I have an offshore experience of 4 years and 11 months of experience ( I know, I won't be getting any points for experience after ACS deducts 2 years ) so I'm just short one month of experience to make it 3.

So my total experience would be around 2Y 11M - offshore AND 3 months onshore
Am I still fulfilling the victorias requirement of 3 years of experience?

My total points would be like 55 + 5 (SS) + 5 partner points ~ 60 or 65 total 


I heard there are very fewer chances for Software Tester in VIC. Is it same even if we have a job offer? 

Can I directly apply for 190, without an EOI and without being waiting to VIC to picked me as I'm holding a job offer? 

what is the process would be like? 

After lodging a Victorian visa nomination application directly, Do I need to rely on my points? 

Sorry about the long read, Much appreciate your reply

TIA


----------



## meghaKhanna (Mar 19, 2018)

*EOI for Software Tester*

Can Software Tester (261314) apply for NSW, I heard only Victoria is the option?

My husband has filled his EOI last week for Vic under 261314 with 70 points.
Do we have other options? Do we stand a chance of getting state nominated for Software tester?
Now we are trying to get my ACS and PTE done, so that we can add 5 points to his EOI.

Thanks.


----------



## Raka_SoftwareTester (Oct 22, 2018)

Did you got any info from any other source ?


----------



## Maggo1234 (Sep 20, 2018)

This is going to be frustrating for me. I have 4 year and 9 months of experience including 1 year 7 months of Victoria experience. ACS deducted 4 years of my experience due non-cs Bachelor degree. I was still eligible till they raised points to 65 with (55+5). Further removed Streamlined process for VIC on 10th Sept. I tried PTE couple of times for 79 each but couldn't make it. Next is I will have 65(60+5) in March but don't know if they are going to amend rules further. Its been very frustrating till now. If anyone gets VIC invitation for 241314 after eoi date 10 sept please update. Just wanted to get view around it. 

Sent from my SM-G955F using Tapatalk


----------



## darshanvadera (Dec 5, 2018)

Hi guys,

If some one can please help me here -
EOI filed on 4th September 2018.
Without state sponsorship my score is 75 points and with state nomination it will be 80
My profile is 261314 as software tester.

Questions - 
What are the chances of getting pre-invite ? 
Has any one received anything under this code in past few months ? 

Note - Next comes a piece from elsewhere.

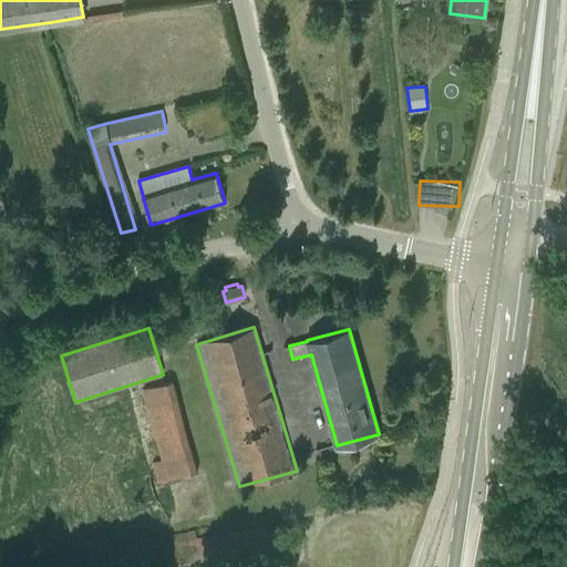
[(156,482),(195,473),(174,381),(143,388),(158,460),(151,461),(156,482)]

Please please please advise.


----------



## Maggo1234 (Sep 20, 2018)

Hi All,

I have positive assessment for Software tester. Can i get reassessed as Software Engineer? I am not sure but someone told me it may lead to more questions from co and refusal rates are high in case of multiple assessments. My job is mostly manual testing and running automation regression created by automation testers. 

Thanks 

Sent from my SM-G955F using Tapatalk


----------



## NewApplicant05 (Dec 18, 2018)

Sanjiv1985 said:


> Hi All,
> 
> 
> I am planning to apply for 190 with ANZSCO: *261314 *Software Tester
> ...


Did you receive the nomination from Victoria?


----------



## hisulabh (Aug 9, 2015)

*Invitation chances for Anzsco 261314 with 70 points*

Is there any movement in the states of VIC or NSW w.r.t. Anzsco - 261314 - Software Tester? Can an invite be expected with 70 points from these 2 states? When was the last invitation round held?


----------



## Maggo1234 (Sep 20, 2018)

Haven't heard anything mate. There is no round for 190 , they may send invitations on any working day. 

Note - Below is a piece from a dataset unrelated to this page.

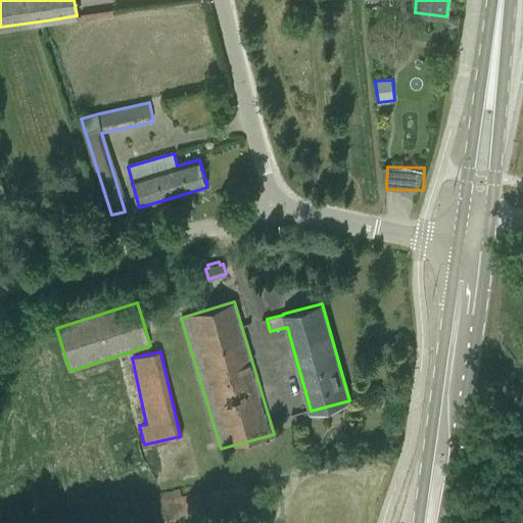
[(250,486),(182,498),(181,490),(159,494),(163,522),(186,522),(254,510),(250,486)]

Sent from my SM-G955F using Tapatalk


----------



## Maggo1234 (Sep 20, 2018)

Sanjiv1985 said:


> Hi All,
> 
> 
> 
> ...


Hi Sanjiv, 

Any update on your application?

Sent from my SM-G955F using Tapatalk


----------



## NewApplicant05 (Dec 18, 2018)

hisulabh said:


> Is there any movement in the states of VIC or NSW w.r.t. Anzsco - 261314 - Software Tester? Can an invite be expected with 70 points from these 2 states? When was the last invitation round held?


I am waiting for the pre-invite since Aug 2018 for 261314 with 70 points including SS. The wait seems endless. I am losing hopes now as no other state is sponsoring software testers other than victoria.


----------



## Maggo1234 (Sep 20, 2018)

NewApplicant05 said:


> I am waiting for the pre-invite since Aug 2018 for 261314 with 70 points including SS. The wait seems endless. I am losing hopes now as no other state is sponsoring software testers other than victoria.


Any update?

Sent from my SM-G955F using Tapatalk


----------



## NewApplicant05 (Dec 18, 2018)

Maggo1234 said:


> Any update?
> 
> Sent from my SM-G955F using Tapatalk


No update yet. My EOI is still lying in skill select pool.layball:


----------



## NewApplicant05 (Dec 18, 2018)

darshanvadera said:


> Hi guys,
> 
> If some one can please help me here -
> EOI filed on 4th September 2018.
> ...


Any update? Did you get the pre-invite?


----------



## NB (Mar 29, 2017)

NewApplicant05 said:


> Any update? Did you get the pre-invite?


You can keep asking for years also, I doubt you would get a positive reply

Forget 261314
It’s dead and buried for all practical purposes 

Cheers


----------